PROBLEM REQUIREMENTS: Copy the rows below word for word, from their first line through the line that contains "scientific name: Ladona julia", including both of those lines.

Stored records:
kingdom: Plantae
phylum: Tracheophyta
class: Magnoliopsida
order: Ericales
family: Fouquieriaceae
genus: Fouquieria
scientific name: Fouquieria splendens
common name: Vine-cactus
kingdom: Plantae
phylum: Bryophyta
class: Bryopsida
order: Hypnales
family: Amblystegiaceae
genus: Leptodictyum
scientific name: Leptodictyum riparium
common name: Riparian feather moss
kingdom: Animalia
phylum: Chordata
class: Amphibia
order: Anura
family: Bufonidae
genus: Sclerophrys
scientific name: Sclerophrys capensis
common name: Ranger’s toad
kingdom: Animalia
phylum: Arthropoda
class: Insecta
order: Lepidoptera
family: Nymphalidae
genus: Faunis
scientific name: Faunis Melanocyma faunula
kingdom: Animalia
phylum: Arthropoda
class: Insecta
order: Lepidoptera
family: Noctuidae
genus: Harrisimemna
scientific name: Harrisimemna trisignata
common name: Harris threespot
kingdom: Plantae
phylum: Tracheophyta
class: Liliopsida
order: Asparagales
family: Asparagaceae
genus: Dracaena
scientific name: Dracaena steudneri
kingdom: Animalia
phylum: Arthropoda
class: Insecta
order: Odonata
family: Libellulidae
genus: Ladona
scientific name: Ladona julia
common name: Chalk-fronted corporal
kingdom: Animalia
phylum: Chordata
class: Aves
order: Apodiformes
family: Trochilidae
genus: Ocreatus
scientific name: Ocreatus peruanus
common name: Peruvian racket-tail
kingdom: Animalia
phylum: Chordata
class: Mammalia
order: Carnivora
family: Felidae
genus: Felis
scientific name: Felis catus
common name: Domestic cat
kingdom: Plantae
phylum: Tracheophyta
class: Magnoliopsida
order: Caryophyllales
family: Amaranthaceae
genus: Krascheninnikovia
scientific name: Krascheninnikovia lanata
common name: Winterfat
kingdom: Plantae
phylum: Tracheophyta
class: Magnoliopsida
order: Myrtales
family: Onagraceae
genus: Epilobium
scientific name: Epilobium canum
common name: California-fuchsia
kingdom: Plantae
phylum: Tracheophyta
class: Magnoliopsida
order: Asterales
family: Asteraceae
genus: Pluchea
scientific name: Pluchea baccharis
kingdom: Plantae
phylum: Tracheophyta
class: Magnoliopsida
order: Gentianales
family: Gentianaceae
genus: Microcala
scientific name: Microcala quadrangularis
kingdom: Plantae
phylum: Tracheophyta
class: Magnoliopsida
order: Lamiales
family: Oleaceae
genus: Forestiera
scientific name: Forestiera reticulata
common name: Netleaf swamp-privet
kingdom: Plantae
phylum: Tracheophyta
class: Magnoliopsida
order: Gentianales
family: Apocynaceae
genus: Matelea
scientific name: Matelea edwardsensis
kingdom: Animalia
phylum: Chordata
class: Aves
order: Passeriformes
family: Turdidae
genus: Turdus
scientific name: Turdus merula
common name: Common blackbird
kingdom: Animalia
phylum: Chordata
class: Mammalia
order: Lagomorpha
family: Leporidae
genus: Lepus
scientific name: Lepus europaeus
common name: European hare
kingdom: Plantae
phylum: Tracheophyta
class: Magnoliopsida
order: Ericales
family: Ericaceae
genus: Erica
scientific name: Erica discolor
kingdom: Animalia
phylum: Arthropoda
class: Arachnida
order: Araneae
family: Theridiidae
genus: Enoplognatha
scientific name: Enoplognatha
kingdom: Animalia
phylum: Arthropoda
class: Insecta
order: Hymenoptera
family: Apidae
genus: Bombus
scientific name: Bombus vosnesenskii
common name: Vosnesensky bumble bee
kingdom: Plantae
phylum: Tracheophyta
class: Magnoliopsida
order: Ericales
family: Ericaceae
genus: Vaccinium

TASK SOLUTION:
kingdom: Plantae
phylum: Tracheophyta
class: Magnoliopsida
order: Ericales
family: Fouquieriaceae
genus: Fouquieria
scientific name: Fouquieria splendens
common name: Vine-cactus
kingdom: Plantae
phylum: Bryophyta
class: Bryopsida
order: Hypnales
family: Amblystegiaceae
genus: Leptodictyum
scientific name: Leptodictyum riparium
common name: Riparian feather moss
kingdom: Animalia
phylum: Chordata
class: Amphibia
order: Anura
family: Bufonidae
genus: Sclerophrys
scientific name: Sclerophrys capensis
common name: Ranger’s toad
kingdom: Animalia
phylum: Arthropoda
class: Insecta
order: Lepidoptera
family: Nymphalidae
genus: Faunis
scientific name: Faunis Melanocyma faunula
kingdom: Animalia
phylum: Arthropoda
class: Insecta
order: Lepidoptera
family: Noctuidae
genus: Harrisimemna
scientific name: Harrisimemna trisignata
common name: Harris threespot
kingdom: Plantae
phylum: Tracheophyta
class: Liliopsida
order: Asparagales
family: Asparagaceae
genus: Dracaena
scientific name: Dracaena steudneri
kingdom: Animalia
phylum: Arthropoda
class: Insecta
order: Odonata
family: Libellulidae
genus: Ladona
scientific name: Ladona julia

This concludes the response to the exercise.